**Exercice écrit**
Reproduisez intégralement, sans la moindre modification, le fil de forum ci-dessous consacré à la clé 3G+ Huawei sous Leopard.
===== Texte à lire
# [TUTORIAL] clé 3G+ (Huawei) avec Bouygues et Leopard



## yayel2 (22 Mars 2009)

Salut

Si la clé 3G+ vendue par Bouygues fonctionne à merveille avec windows, on peut pas en dire autant sur mac: leur client/driver est totalement incompatible sur Leopard. Face à l'incompétence avérée de Bouygues (15 minutes de hotline pour obtenir un "c'est pleugaineplé, donc si ça marche pas il faut réinstaller votre système ou appeler Apple"), j'ai pas mal fouillé sur le net et les forums de Huawei (fabricant de la clé E180) pour comprendre comment faire fonctionner la connexion 3G sur mac.
==========
===== Données fournies
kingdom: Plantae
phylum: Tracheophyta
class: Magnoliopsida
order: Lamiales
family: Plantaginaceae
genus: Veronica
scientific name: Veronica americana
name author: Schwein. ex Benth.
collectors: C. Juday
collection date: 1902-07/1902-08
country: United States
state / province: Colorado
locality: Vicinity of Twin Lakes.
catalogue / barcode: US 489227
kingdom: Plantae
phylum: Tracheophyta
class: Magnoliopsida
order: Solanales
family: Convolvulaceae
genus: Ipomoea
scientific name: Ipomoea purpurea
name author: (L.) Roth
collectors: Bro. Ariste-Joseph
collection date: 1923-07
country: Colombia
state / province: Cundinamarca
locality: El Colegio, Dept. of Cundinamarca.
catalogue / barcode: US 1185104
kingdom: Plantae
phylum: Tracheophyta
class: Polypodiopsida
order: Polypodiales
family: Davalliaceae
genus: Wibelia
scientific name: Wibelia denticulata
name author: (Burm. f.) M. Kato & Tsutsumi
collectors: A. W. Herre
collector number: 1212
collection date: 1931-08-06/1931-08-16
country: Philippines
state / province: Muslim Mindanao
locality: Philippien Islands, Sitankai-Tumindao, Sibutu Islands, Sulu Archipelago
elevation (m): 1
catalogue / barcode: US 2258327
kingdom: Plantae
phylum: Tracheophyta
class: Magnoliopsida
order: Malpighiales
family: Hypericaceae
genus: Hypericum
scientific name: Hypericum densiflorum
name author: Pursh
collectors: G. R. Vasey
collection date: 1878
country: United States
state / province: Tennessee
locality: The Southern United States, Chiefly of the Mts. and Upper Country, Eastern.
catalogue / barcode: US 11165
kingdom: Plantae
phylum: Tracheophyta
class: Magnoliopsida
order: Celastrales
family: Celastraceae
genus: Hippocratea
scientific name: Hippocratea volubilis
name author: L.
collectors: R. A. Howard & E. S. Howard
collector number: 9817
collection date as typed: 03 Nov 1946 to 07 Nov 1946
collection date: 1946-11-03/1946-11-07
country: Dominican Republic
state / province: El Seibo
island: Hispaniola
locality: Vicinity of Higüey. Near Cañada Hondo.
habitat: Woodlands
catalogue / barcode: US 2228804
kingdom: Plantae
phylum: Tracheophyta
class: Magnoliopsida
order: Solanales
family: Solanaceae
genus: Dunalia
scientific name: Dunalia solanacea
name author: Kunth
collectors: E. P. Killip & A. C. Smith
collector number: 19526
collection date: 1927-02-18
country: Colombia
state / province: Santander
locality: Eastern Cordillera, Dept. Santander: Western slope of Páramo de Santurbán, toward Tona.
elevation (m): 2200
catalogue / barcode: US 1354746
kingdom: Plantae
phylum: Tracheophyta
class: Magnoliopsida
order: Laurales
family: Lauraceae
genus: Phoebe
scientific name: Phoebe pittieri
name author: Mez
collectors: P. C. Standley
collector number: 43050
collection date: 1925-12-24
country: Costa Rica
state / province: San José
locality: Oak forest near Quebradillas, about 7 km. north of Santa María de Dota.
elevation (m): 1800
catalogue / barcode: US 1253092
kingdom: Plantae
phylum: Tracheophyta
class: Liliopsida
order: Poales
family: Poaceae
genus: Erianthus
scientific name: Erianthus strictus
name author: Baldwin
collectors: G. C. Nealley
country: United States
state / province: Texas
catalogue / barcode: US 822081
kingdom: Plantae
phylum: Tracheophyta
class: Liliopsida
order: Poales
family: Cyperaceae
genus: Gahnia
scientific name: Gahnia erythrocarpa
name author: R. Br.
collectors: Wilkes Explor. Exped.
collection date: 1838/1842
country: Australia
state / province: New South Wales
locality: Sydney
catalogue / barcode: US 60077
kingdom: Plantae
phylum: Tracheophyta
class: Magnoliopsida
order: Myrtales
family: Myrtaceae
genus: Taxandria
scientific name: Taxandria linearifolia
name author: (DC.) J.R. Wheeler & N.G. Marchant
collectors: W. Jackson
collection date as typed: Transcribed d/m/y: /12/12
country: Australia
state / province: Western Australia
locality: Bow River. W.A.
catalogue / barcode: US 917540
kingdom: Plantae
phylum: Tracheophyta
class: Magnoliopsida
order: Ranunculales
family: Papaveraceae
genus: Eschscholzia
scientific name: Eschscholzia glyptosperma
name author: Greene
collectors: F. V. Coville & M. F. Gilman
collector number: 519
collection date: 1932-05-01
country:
==========
**Corrigé de l'exercice**
# [TUTORIAL] clé 3G+ (Huawei) avec Bouygues et Leopard



## yayel2 (22 Mars 2009)

Salut

Si la clé 3G+ vendue par Bouygues fonctionne à merveille avec windows, on peut pas en dire autant sur mac: leur client/driver est totalement incompatible sur Leopard. Face à l'incompétence avérée de Bouygues (15 minutes de hotline pour obtenir un "c'est pleugaineplé, donc si ça marche pas il faut réinstaller votre système ou appeler Apple"), j'ai pas mal fouillé sur le net et les forums de Huawei (fabricant de la clé E180) pour comprendre comment faire fonctionner la connexion 3G sur mac.